И отвечает, слегка задыхаясь:
— Мне нужно выбирать?
И слышит его смех, а потом его рот снова продолжает делать это, и реакция ее собственного тела изумляет ее. Она слышит, словно издалека, свой голос:
— Если я должна выбирать… То есть, если я…
Она так и не договаривает эту фразу. Смотрит на него, лежа на кровати, его кровати, пока он исследует ее тело, и это все равно, что исследовать саму себя вместе с ним в этот момент. Не в тисках горя или ярости. Сейчас нет.
Даница тянет вниз руку, дергает его за волосы.
— Вверх, — говорит она. — Поднимись вверх, ложись рядом со мной.
А немного позже уже она говорит, смеясь про себя и подозревая, что он слышит смех в ее голосе:
— Пальцами или ртом, что предпочитаешь? Скажешь мне?
— О, Джад! Всей тобой, — отвечает Марин Дживо. — Прошу.
— Жадный?
— Да, — еле выговаривает он. Это скорее стон, и ей это нравится.
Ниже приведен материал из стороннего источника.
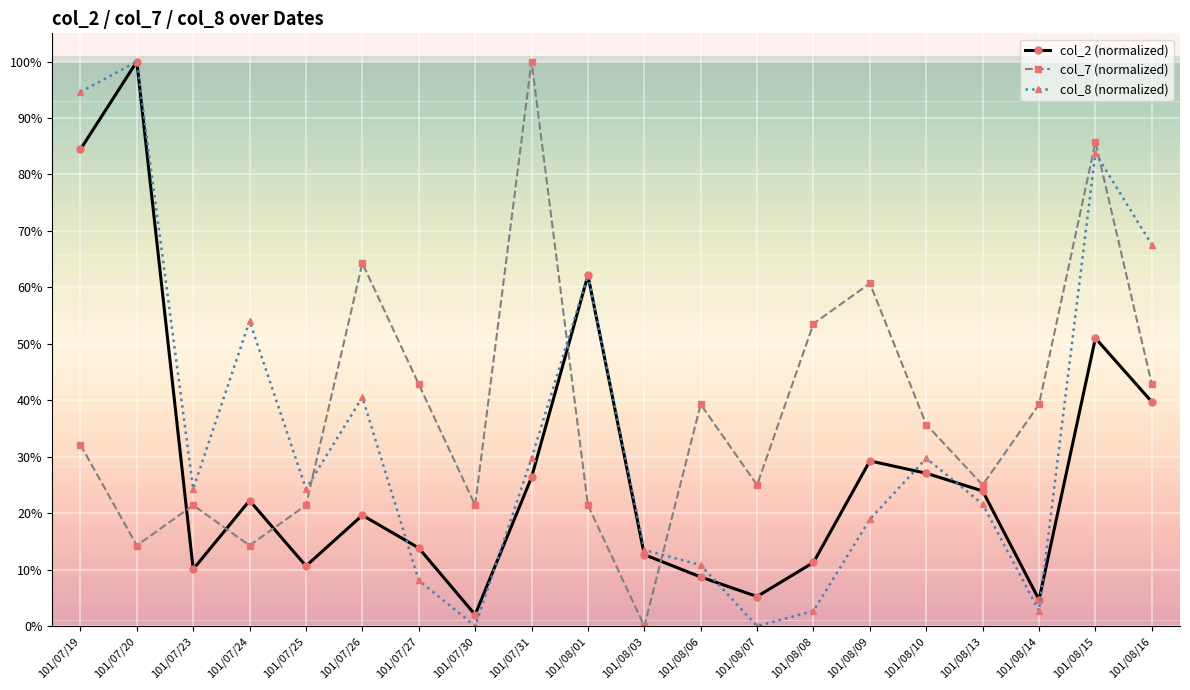

What are all the series names shown in the legend?

col_2 (normalized), col_7 (normalized), col_8 (normalized)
Он говорит:
— Я решил не… делать различия… между частями твоего тела, Даница Градек.
— Понятно, — отвечает она.
И поднимается над ним. Ложится сверху, полная желания. Она садится на него верхом, принимает его в себя. Время бежит, как бежит всегда, уносит их, как уносит всех людей. Серебряная луна заглядывает в окно, поднимаясь среди звезд. Два человека умерли насильственной смертью сегодня утром. Она не умерла, он не умер. Она в этой комнате этой ночью. Он внутри нее.
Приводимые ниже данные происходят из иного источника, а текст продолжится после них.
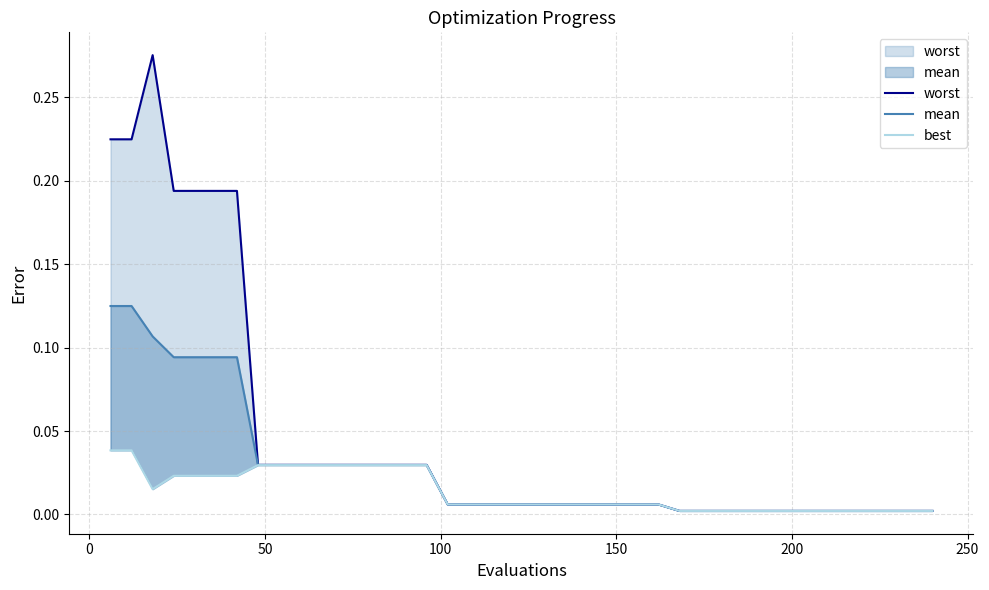

True or false: worst and mean intersect in this chart.

False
Она скачет на нем, поднимаясь и опускаясь, она ощущает жизнь, как биение пульса внутри нее, и он отвечает на ее жажду своей жаждой. Он переворачивает ее, оставаясь в ней, и они друг для друга — огонь, но еще и укрытие, место, где можно спрятаться сегодня ночью. И еще между ними возникает нежность перед тем, как они приходят к завершению и ложатся на постель. Пот блестит на двух телах, и они видят в открытом окне серебряный полумесяц, сияющий над крышами домов Дубравы.
Он почти чувствует, что ему грозит опасность, лежа на своей собственной кровати с головой женщины на своей груди. Не такая опасность, как утром (он в тот момент даже не понял этого, все произошло слишком быстро), но это ощущение реально, и поэтому Марин непривычно колеблется.